▶ **RAW DATA**
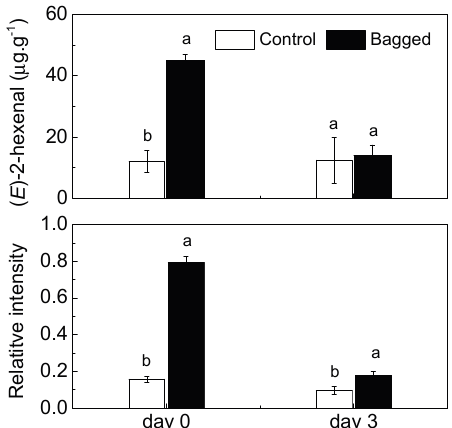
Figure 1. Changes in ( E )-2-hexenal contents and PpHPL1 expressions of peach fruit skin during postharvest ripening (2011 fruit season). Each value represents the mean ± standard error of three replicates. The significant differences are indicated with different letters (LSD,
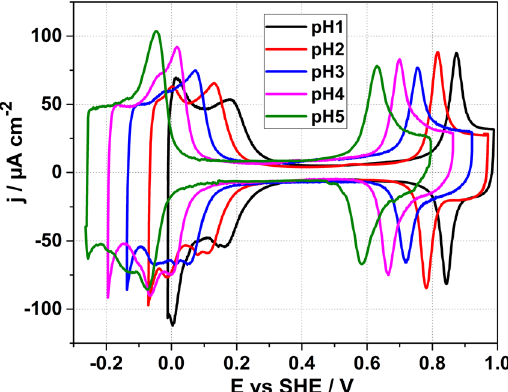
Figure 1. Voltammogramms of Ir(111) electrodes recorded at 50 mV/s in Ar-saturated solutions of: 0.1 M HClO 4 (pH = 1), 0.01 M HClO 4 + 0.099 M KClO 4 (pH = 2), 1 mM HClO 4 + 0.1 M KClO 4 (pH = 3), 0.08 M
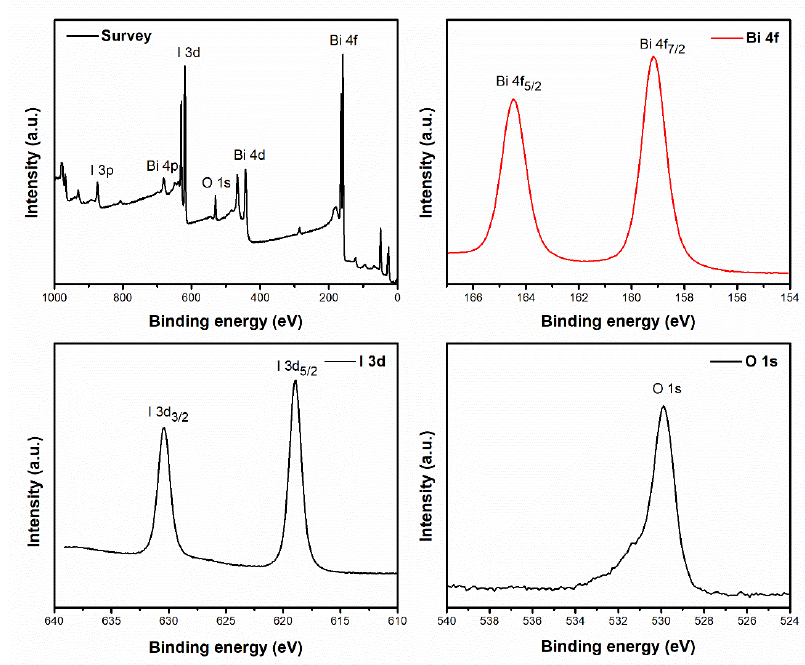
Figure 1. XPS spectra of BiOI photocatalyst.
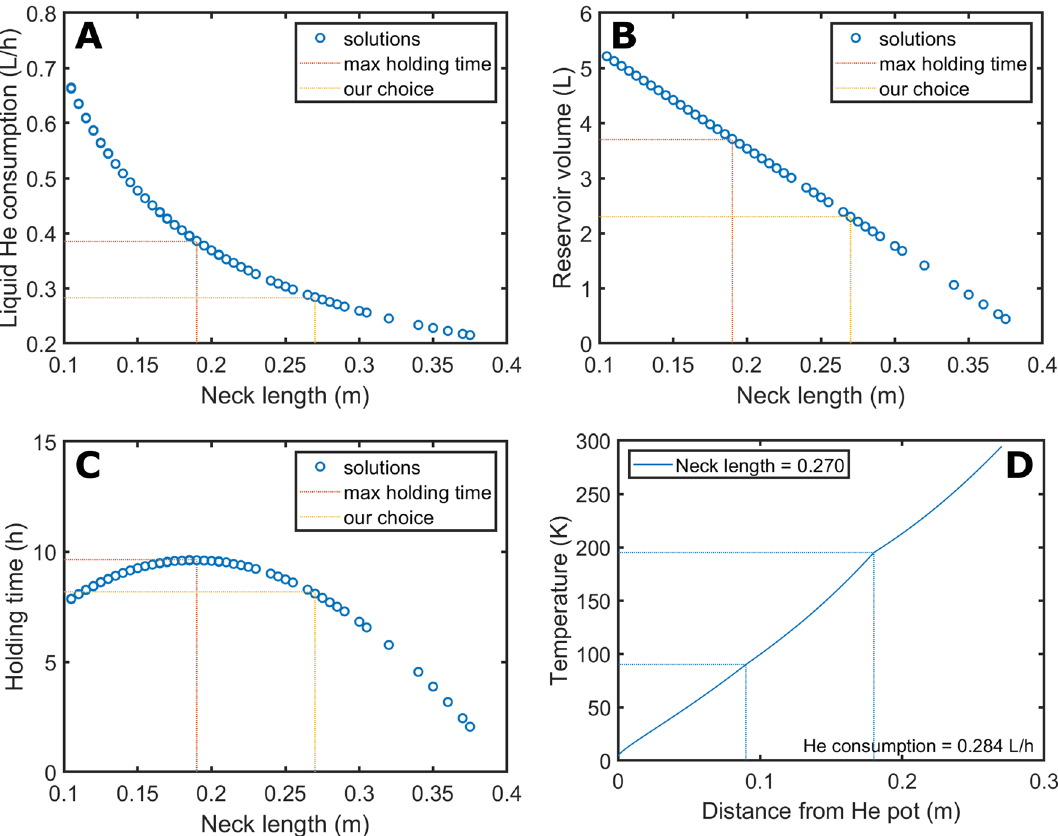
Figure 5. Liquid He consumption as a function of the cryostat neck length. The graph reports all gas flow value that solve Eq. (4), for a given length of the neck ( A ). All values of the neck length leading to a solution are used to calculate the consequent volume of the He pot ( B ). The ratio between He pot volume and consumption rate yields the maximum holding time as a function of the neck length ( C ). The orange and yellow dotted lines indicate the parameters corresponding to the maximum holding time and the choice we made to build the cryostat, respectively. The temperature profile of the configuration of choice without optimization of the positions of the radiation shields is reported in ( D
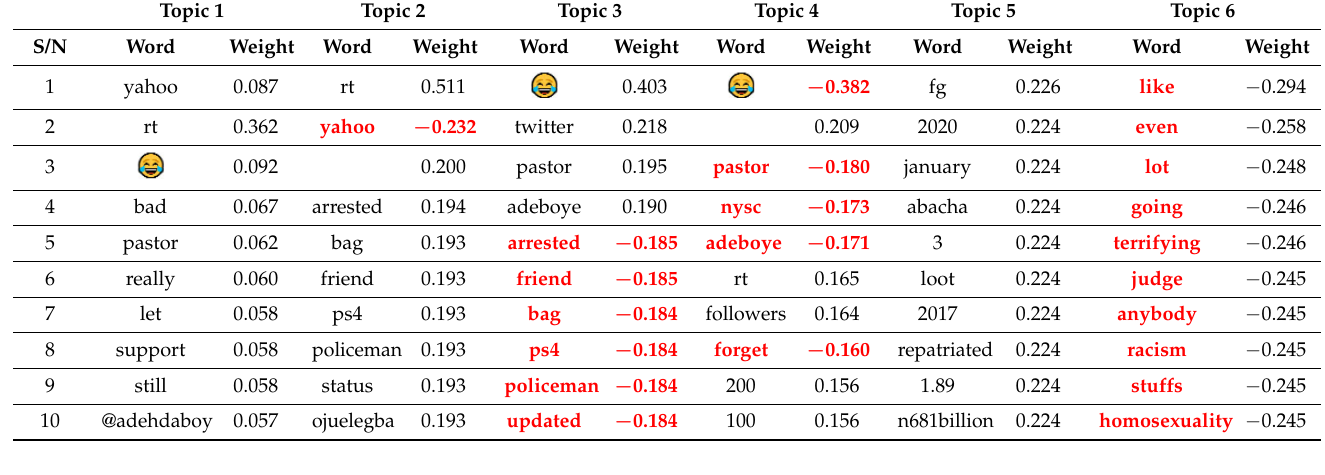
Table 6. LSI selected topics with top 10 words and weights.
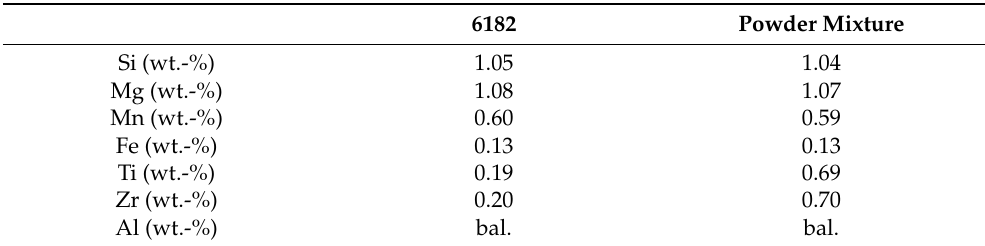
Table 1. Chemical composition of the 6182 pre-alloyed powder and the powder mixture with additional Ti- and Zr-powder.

▶ **TASK DETAILS**
In the material above, find every line with the word "Table" and show it.

▶ **SOLUTION TO THIS PROBLEM**
Table 6. LSI selected topics with top 10 words and weights.
Table 1. Chemical composition of the 6182 pre-alloyed powder and the powder mixture with additional Ti- and Zr-powder.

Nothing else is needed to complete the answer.